DSİ: DERE YATAĞINA MÜDAHALEDE BULUNULMAMIŞTIR
DSİ Genel Müdürlüğü’nden konuyla ilgili yapılan yazılı açıklamada ise, Kaptanpaşa Köyü’ndeki yapılan uygulamanın taşkın kontrol projesinin ihalesinin muhtevasında yer aldığı ve sonradan ilave edilmediği belirtildi. Açıklamada şu ifadelere yer verildi:
“Bölgede yaptığımız taşkın kontrol çalışmamız 107 metre uzunluğunda olup 4,5 metre yüksekliğindedir. Yapılan taşkın kontrol duvarıyla 1 adet konut ile ayrıca 3 adet parsel taşkınlardan korunmuştur. Ayrıca bahse konu yerde yapılan dolgu çalışmaları alan kazandırmak ve çevre düzenlemesi maksatlı değil, tamamen proje gereği duvar arkasında kazı neticesinde oluşan boşlukların doldurulmasından ibarettir. Duvar arkası dolguların yapılması teknik olarak duvarın güvenliği için gerekli bir çalışmadır. Bölgede yapılan taşkın kontrol duvarı 500 yıllık taşkın tekerrür debisine göre hesaplanmış olup, projesinde 10 metre olması gereken yatak genişliği uygulamada 13 metre bırakılmıştır. Yapılan ıslah çalışması ile dere yatağına müdahalede bulunulmamıştır. Bu durum bölgenin eski uydu ve ortofoto haritalarında da görülmektedir. Taşkın kontrol çalışmalarının gayesi vatandaşlara ve kamuya ait konut ve arazileri taşkınlardan korumak olup, bu çalışmalar yapılırken kişinin diline, dinine, yaptığı işe ve bulunduğu göreve göre ayırım yapılmamaktadır.”

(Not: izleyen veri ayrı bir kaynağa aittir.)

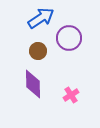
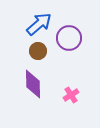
blue arrow: moved 2 px left, 6 px down; rotated 8 degrees counterclockwise
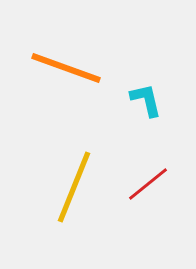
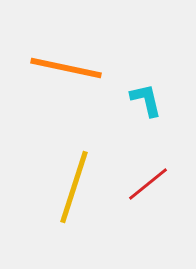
orange line: rotated 8 degrees counterclockwise
yellow line: rotated 4 degrees counterclockwise
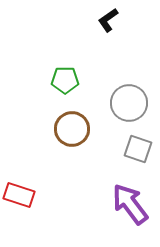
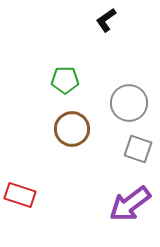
black L-shape: moved 2 px left
red rectangle: moved 1 px right
purple arrow: rotated 90 degrees counterclockwise
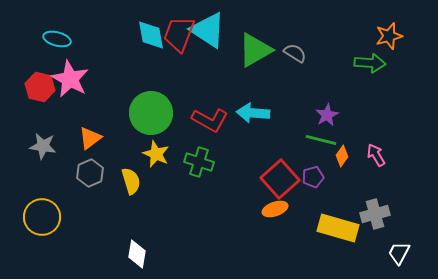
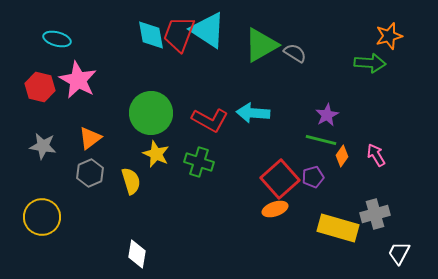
green triangle: moved 6 px right, 5 px up
pink star: moved 8 px right, 1 px down
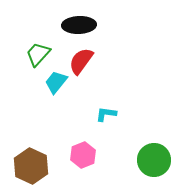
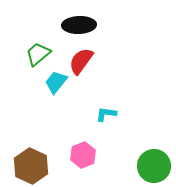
green trapezoid: rotated 8 degrees clockwise
green circle: moved 6 px down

Bilindiği gibi Senoz Vadisi’nde 3 ay önce meydana gelen sel ve heyelanlar sonrası karayolu ile köy yolları tahrip olmuş, yüzlerce ev toprak kayması sonucu risk altında kalmış, vatandaşlar istinat duvarlarının yapımı için başvuruda bulunmuştu.